Glucose Metabolism 2 Flashcards
(briefly) describe the pancreas
The pancreas is a pinkish- grey sponge-like organ that is connected to the duodenum and sits behind the stomach
It is composed of exocrine and endocrine components
The exocrine component secrete digestive juices and the endocrine component (or Islets of Langerhans) secrete hormones involved in glucose homeostasis
describe insulin synthesis
B-cells are stimulated to release insulin by high blood glucose levels
Pre-insulin is split into insulin and C-peptide
Both insulin and C peptide are packaged into secretary granules in the glogi and are released together.
C peptide exploited diagnostically to examine cell function in diabetics.
describe control of insulin secretion
Released mainly in response to HIGH blood glucose levels
Neural signals also contribute to secretion (eg sight and taste of food)
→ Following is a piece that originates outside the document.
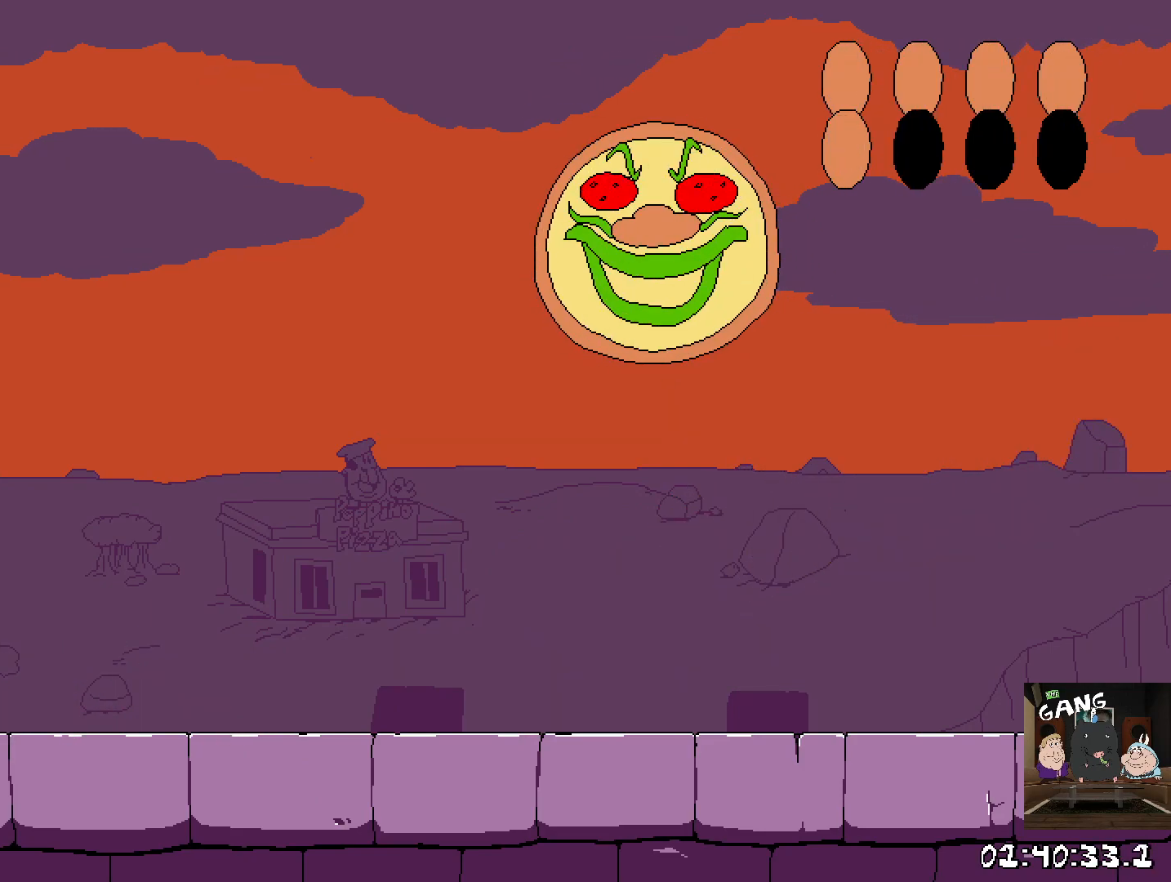
{"buttons": [], "left_stick": "center", "right_stick": "center", "events": [[17, "left_stick", "center"], [33, "right_stick", "center"]]}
High concentrations of other metabolites eg amino acids and fatty acids also stimulate secretion
what is the role of insulin in glucose metabolism
• Increases permeability of cells to glucose
• Increases glycolysis by activating key enzymes:
a) Glucokinase (liver and pancreas)
b) Phosphofructokinase (PFK)
• Increases glycogen synthesis
(glycogenesis) by activation of Glycogen synthase
• Decrease in glycogen breakdown and gluconeogenesis
what are physiological effects of insulin
• Insulin plays a key role in control of metabolism
• Insulin organises fuel for storage or oxidisation
• Insulin profoundly effects carbohydrate metabolism
• Insulin also effects protein, lipid and mineral metabolism
Any disturbances in Insulin signalling have profound implications for organs and tissues
Role of insulin in carbohydrate metabolism?
Glucose rises which increases glucokinase activity and therefore glycolysis in the pancreatic B cells which causes increase in Insulin secretion and synthesis
Increased blood insulin levels cause increased insulin sensitive GLUTs at the membrane of cells such as skeletal and cardiac muscle which means more glucose uptake and increased glycolysis
In the liver increased activity of glucokinase means more glucose trapped for glycogen synthesis and gluconeogenesis and glycogenolysis are inhibited.
As glucose levels decrease - insulin secretion decreases
INSULIN DECREASES BLOOD GLUCOSE CONCENTRATION!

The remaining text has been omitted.